Detection Methods for CVE-2026-35436
Indicators of Compromise
- Unexpected child processes spawned by OfficeClickToRun.exe running as SYSTEM or another elevated account.
- File writes or modifications under Click-To-Run package directories by non-administrative users.
- Service control or named-pipe interactions with the Click-To-Run service originating from standard user contexts.
Detection Strategies
- Hunt for privilege transitions where a low-integrity process triggers a Click-To-Run operation that results in SYSTEM-level activity.
- Alert on creation of new scheduled tasks, services, or persistence mechanisms shortly after Click-To-Run service interactions.
- Correlate Office update or repair events with subsequent execution of non-Office binaries from writable paths.
Monitoring Recommendations
- Enable Windows process creation auditing (Event ID 4688) with command-line logging on systems running Microsoft Office.
- Monitor Sysmon Event IDs 1, 7, and 11 for unusual module loads and file operations associated with the Click-To-Run process tree.
- Review endpoint telemetry for anomalous tokens or impersonation events tied to the Click-To-Run service.

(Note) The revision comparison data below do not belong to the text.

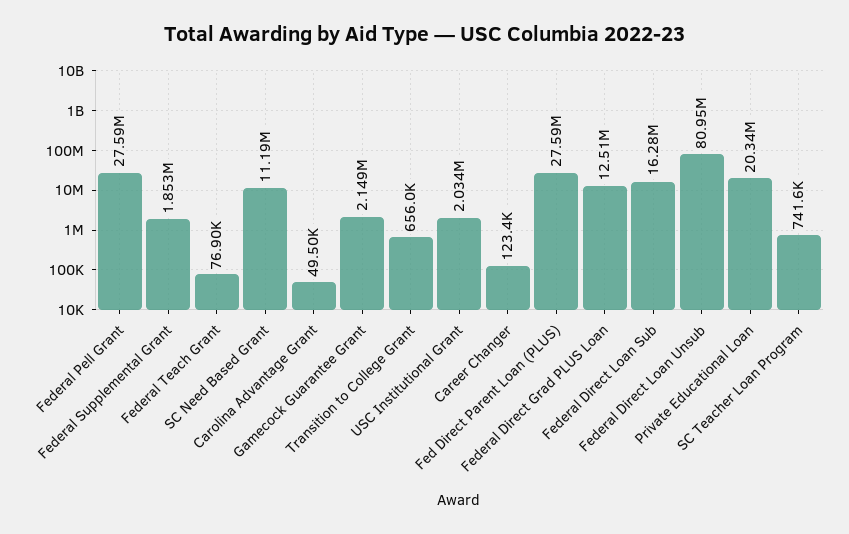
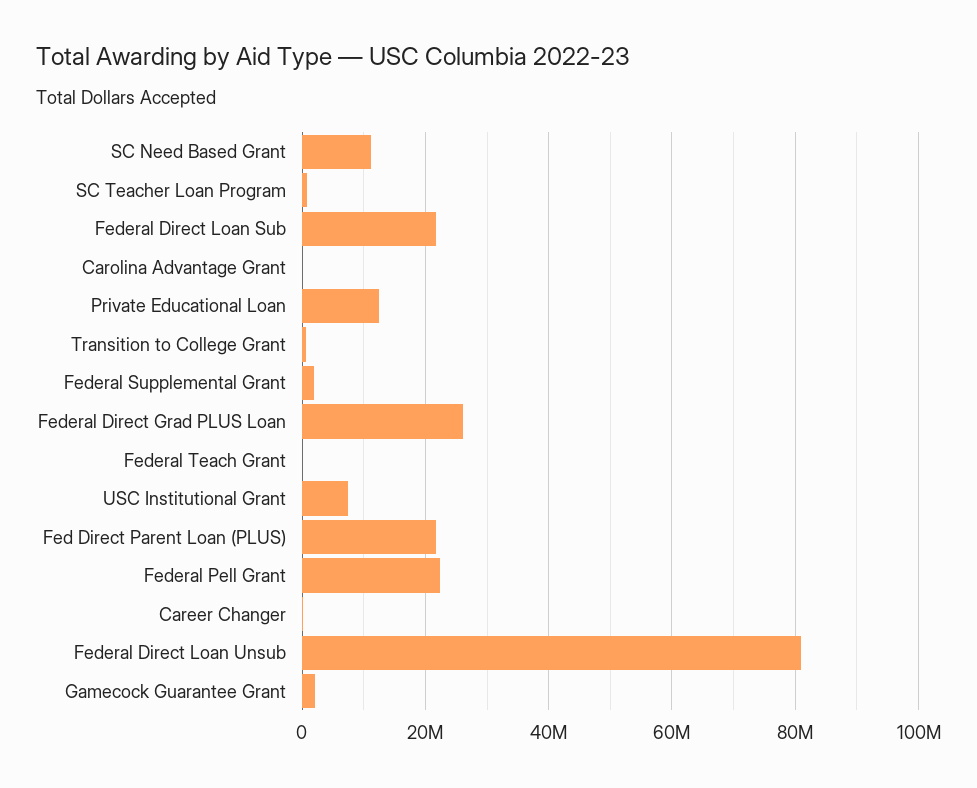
Federal Pell Grant: 27590000 -> 22000000
USC Institutional Grant: 2034000 -> 8000000
Fed Direct Parent Loan (PLUS): 27590000 -> 22000000
Federal Direct Grad PLUS Loan: 12510000 -> 26000000
Federal Direct Loan Sub: 16280000 -> 22000000
Private Educational Loan: 20340000 -> 12000000

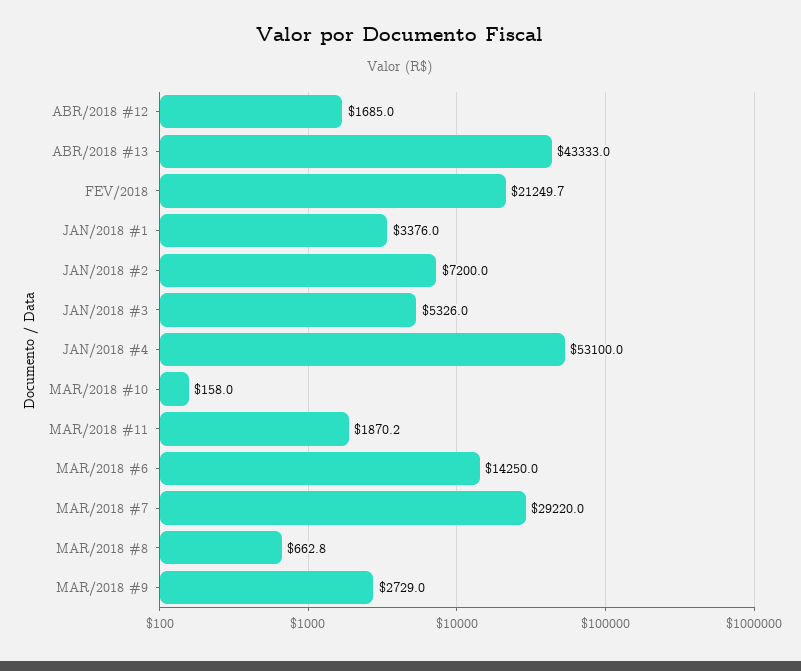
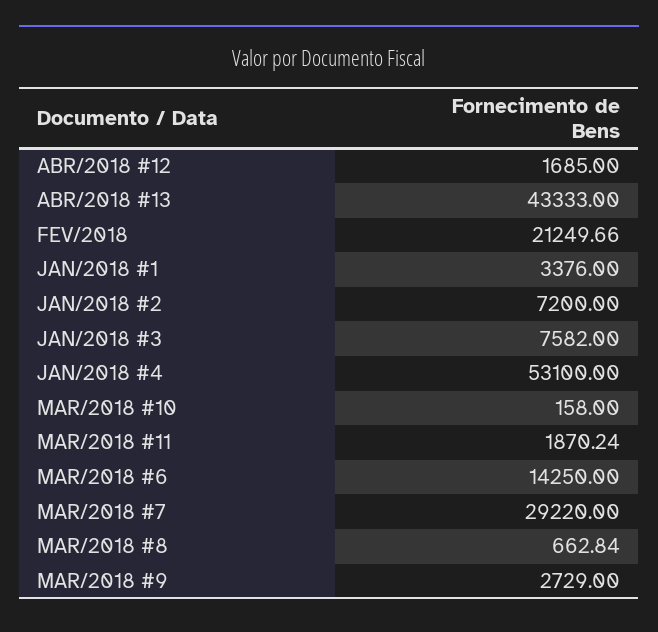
JAN/2018 #3: 5326 -> 7582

How to Mitigate CVE-2026-35436
Immediate Actions Required
- Apply the Microsoft security update referenced in the MSRC advisory for CVE-2026-35436 to all Office installations.
- Inventory endpoints running Microsoft Office Click-To-Run and prioritize patching of multi-user systems and privileged workstations.
- Restrict interactive local logon on shared hosts to reduce the population of users able to exploit local privilege escalation.
Patch Information
Microsoft addressed CVE-2026-35436 through its standard Office update channel. Click-To-Run installations typically receive updates automatically, but administrators should confirm that the current Office build matches the fixed version listed in the MSRC advisory. Air-gapped or update-deferred environments must trigger the update manually through the Office Deployment Tool.
Workarounds
- Limit local logon rights and remove standard users from systems where Office Click-To-Run is installed until patching completes.
- Enforce application control policies that restrict execution of binaries from user-writable paths invoked by Click-To-Run.
- Disable unattended sessions and increase monitoring on shared or kiosk endpoints where local access is unavoidable.
# Verify the installed Click-To-Run version on a Windows host
reg query "HKLM\SOFTWARE\Microsoft\Office\ClickToRun\Configuration" /v VersionToReport
# Force an Office update via the Click-To-Run client
"C:\Program Files\Common Files\Microsoft Shared\ClickToRun\OfficeC2RClient.exe" /update user
Disclaimer: This content was generated using AI. While we strive for accuracy, please verify critical information with official sources.